Fallow and Fertile


Fallow fields near the Great Salt Lake in Layton Utah

Friend and artist Kitty Bancroft stopped in Boston on her way to Philadelphia yesterday, and we had a few moments to share where things are in our private tinkering spaces called art making. I think of conversations like these as reminiscent of ones I had as a child inside the structures I made with my sisters and brothers out of tables, chairs and large blankets. Inside those freshly constructed child-sized rooms, I felt like I was now under life rather than in it. Cocooned and safe.

Kitty described her artistic summer as a period of intentional fallowing. I hadn’t thought about the idea for a while, and her comment has been floating on the surface of my thoughts ever since.

This passage from Fallow and Fertile, published on The Ecologist, is a point of reference:

Fallow periods were traditionally used by farmers to maintain the natural productivity of their land. The benefits of leaving land fallow for extended periods include rebalancing soil nutrients, re-establishing soil biota, breaking crop pest and disease cycles, and providing a haven for wildlife.

Like many rural skills, the technique evolved along with a sustainable model of settled agriculture that supported the UK’s population for well over 3,000 years. Up until 1939 it was estimated that 800,000 ha of British countryside was voluntarily placed under fixed or rotational fallows at any time. The idea seems bizarre now, that less than a generation ago British farmers would have had the freedom, let alone the financial security, to improve their land in this way.
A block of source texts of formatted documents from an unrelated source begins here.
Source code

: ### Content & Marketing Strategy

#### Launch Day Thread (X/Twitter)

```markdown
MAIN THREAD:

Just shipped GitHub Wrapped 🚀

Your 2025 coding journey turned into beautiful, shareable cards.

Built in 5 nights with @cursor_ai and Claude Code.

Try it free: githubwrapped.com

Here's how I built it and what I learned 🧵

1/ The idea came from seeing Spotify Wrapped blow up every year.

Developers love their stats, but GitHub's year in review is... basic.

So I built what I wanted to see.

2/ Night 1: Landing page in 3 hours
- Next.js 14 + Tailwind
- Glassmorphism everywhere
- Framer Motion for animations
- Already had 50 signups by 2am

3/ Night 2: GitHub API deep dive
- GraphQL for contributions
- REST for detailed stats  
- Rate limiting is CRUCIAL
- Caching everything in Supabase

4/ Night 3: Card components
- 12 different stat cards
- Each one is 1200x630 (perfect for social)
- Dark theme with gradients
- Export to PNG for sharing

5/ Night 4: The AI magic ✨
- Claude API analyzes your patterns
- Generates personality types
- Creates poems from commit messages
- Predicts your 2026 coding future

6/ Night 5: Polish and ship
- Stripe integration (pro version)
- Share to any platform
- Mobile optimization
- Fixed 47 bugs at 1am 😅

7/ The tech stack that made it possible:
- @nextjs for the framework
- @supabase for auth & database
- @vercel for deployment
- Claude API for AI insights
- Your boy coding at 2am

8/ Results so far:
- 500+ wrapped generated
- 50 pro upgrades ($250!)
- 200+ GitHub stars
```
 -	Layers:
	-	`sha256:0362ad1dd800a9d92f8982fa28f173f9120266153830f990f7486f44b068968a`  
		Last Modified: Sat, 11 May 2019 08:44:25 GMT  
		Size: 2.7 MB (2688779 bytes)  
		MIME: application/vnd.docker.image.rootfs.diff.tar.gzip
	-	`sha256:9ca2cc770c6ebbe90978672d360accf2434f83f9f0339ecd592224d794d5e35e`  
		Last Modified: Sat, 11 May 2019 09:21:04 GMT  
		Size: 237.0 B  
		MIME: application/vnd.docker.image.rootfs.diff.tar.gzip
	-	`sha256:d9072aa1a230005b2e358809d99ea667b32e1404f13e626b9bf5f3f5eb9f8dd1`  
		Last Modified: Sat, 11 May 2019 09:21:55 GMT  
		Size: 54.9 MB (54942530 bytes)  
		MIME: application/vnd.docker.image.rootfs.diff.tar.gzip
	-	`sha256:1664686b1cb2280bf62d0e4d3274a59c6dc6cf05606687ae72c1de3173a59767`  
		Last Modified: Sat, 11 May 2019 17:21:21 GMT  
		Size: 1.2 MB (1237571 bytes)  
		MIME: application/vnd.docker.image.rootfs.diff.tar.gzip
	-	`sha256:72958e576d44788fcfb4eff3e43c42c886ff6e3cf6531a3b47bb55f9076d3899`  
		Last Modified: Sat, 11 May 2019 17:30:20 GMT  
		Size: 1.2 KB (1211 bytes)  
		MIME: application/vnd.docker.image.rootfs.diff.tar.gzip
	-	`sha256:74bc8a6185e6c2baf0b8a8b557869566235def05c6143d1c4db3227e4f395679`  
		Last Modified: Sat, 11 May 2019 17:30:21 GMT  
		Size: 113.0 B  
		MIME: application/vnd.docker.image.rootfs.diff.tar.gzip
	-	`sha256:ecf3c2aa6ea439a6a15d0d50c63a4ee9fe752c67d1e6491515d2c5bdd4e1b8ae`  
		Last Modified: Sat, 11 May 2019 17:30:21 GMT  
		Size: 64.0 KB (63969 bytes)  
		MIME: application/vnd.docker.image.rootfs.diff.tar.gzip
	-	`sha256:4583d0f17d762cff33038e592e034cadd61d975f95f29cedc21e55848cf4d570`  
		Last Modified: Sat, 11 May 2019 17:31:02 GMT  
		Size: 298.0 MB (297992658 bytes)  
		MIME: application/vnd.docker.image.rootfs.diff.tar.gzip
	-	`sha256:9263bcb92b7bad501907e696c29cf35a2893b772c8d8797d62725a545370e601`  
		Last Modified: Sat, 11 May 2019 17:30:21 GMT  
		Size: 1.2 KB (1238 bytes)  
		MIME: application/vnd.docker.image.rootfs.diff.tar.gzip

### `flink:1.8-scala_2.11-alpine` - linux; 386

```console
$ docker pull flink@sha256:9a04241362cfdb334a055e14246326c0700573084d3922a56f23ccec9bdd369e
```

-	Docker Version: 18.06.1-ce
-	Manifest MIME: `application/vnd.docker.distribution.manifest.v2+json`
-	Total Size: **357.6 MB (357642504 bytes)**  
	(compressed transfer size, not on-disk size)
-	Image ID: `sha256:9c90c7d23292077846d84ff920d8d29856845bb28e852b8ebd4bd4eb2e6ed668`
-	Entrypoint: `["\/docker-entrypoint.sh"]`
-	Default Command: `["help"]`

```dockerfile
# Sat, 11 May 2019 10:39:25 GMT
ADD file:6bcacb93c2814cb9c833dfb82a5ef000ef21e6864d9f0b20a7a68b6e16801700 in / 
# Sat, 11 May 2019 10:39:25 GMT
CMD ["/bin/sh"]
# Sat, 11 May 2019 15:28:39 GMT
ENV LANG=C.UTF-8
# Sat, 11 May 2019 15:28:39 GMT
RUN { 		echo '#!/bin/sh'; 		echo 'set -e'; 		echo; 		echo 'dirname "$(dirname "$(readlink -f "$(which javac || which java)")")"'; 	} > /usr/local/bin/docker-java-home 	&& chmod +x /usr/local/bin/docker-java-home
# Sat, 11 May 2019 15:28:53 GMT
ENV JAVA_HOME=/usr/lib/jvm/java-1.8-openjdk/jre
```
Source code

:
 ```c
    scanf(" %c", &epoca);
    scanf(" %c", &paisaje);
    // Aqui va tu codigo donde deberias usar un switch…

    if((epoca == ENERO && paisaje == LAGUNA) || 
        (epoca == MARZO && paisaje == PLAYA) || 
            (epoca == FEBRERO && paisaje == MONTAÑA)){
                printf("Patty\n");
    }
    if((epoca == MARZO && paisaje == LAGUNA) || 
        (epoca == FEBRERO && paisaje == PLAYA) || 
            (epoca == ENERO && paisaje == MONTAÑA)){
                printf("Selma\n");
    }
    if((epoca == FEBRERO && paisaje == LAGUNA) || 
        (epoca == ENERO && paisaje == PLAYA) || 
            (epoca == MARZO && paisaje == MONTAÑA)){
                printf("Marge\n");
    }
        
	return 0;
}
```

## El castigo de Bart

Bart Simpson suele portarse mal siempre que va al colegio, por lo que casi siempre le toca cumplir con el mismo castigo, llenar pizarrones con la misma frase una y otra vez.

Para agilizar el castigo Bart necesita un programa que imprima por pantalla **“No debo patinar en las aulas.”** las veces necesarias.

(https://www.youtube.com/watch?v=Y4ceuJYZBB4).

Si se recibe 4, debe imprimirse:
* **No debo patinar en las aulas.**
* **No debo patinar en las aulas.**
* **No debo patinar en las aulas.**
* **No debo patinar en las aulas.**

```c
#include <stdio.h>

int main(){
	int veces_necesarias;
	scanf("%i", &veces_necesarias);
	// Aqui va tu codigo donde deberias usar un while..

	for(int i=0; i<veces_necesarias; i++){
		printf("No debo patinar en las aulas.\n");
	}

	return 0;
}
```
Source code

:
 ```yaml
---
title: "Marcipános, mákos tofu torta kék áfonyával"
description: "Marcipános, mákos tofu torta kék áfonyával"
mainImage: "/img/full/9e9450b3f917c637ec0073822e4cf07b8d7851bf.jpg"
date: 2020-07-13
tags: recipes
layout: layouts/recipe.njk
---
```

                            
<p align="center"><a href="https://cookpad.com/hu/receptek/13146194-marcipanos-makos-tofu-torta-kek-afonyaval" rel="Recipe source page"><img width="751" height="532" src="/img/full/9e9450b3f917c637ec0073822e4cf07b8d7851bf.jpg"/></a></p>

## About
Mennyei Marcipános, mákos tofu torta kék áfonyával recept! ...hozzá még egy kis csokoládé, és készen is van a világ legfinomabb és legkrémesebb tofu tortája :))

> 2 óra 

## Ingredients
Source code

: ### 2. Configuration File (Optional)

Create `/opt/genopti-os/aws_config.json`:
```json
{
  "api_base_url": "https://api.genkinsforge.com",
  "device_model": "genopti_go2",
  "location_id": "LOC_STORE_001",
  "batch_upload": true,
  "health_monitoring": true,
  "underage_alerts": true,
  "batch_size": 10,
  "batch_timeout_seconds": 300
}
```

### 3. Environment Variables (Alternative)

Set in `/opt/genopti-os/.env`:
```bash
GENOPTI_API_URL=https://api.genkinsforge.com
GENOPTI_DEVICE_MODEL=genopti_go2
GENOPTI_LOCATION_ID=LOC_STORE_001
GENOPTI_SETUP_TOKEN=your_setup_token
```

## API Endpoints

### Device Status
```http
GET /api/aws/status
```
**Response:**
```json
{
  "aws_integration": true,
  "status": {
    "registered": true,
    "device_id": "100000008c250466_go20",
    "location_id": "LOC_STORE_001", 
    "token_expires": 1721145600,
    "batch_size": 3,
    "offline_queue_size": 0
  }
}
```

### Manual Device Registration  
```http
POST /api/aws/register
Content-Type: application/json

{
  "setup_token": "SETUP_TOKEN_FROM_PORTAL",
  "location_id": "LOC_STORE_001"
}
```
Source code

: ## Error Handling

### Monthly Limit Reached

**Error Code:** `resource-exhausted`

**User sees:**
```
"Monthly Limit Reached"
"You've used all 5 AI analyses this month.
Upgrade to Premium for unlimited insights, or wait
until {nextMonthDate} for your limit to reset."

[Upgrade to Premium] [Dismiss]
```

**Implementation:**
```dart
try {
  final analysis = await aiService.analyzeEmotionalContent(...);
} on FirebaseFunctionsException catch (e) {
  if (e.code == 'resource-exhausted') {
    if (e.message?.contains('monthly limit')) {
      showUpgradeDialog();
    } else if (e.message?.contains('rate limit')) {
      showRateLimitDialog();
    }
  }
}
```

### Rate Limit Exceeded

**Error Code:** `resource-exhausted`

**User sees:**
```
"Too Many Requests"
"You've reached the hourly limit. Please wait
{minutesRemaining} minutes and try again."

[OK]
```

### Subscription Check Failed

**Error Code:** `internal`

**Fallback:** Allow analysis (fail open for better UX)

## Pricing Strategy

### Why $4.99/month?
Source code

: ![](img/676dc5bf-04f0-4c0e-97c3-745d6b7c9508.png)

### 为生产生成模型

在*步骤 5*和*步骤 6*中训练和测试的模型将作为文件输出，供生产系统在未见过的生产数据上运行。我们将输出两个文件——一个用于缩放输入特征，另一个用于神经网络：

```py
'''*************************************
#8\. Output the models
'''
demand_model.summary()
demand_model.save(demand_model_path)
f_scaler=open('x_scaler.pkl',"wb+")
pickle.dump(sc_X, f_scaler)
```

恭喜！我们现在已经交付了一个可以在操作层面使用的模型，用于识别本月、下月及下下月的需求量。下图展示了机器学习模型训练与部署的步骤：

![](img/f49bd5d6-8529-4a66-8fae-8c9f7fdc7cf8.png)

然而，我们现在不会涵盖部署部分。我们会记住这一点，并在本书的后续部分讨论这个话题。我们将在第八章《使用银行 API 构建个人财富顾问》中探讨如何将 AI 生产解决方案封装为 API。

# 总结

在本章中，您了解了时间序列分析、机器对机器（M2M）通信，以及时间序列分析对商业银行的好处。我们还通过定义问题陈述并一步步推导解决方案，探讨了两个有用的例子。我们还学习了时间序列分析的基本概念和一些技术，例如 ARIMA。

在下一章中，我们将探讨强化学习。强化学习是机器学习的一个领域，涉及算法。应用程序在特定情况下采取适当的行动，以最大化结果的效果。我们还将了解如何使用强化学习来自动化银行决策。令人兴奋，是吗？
The fact is farmers are no longer trusted to use their own judgement in managing the British countryside. If they were, set-aside areas would still be managed as the most effective means of building soil fertility. Inevitably, however, fallow farming has been deemed ‘uneconomic’ by the same logic that has seen agricultural imports and exports increase by 74 and 55 per cent respectively since 1962.

Lots of parallels can be drawn about a productivity focused view of everything in our culture, not just art making. As a younger artist I had no interest in employing a “set-aside” approach to my work habits. Productivity and good use of precious studio time were the measures I cared about and highly valued.

But I now see deep correlations between fallow and fertile. The strategy for the health and well being of my art making life is different for me now than it was when I was 20. I don’t believe there is one way to do anything in life, and certainly I would never proscribe the way an artist chooses to work. You may be like Charles LeDray, using every waking hour for years to obsessionally sew tiny clothes, or like Tara Donovan who can repeatedly construct unearthly landscapes out of a million stacked styrofoam cups. Or you may be like me; sometimes in the zone and unstoppably fecund, sometimes in the fallowing, just sitting and looking with no doing.

2 Replies to “Fallow and Fertile”

  1. “… just sitting and looking with no doing”: The “doing” is happening; it’s just invisible. It’s like cultivating silence for all its worth.

  2. Yes, yes, no question that something is going on. Thanks for making that distinction Maureen.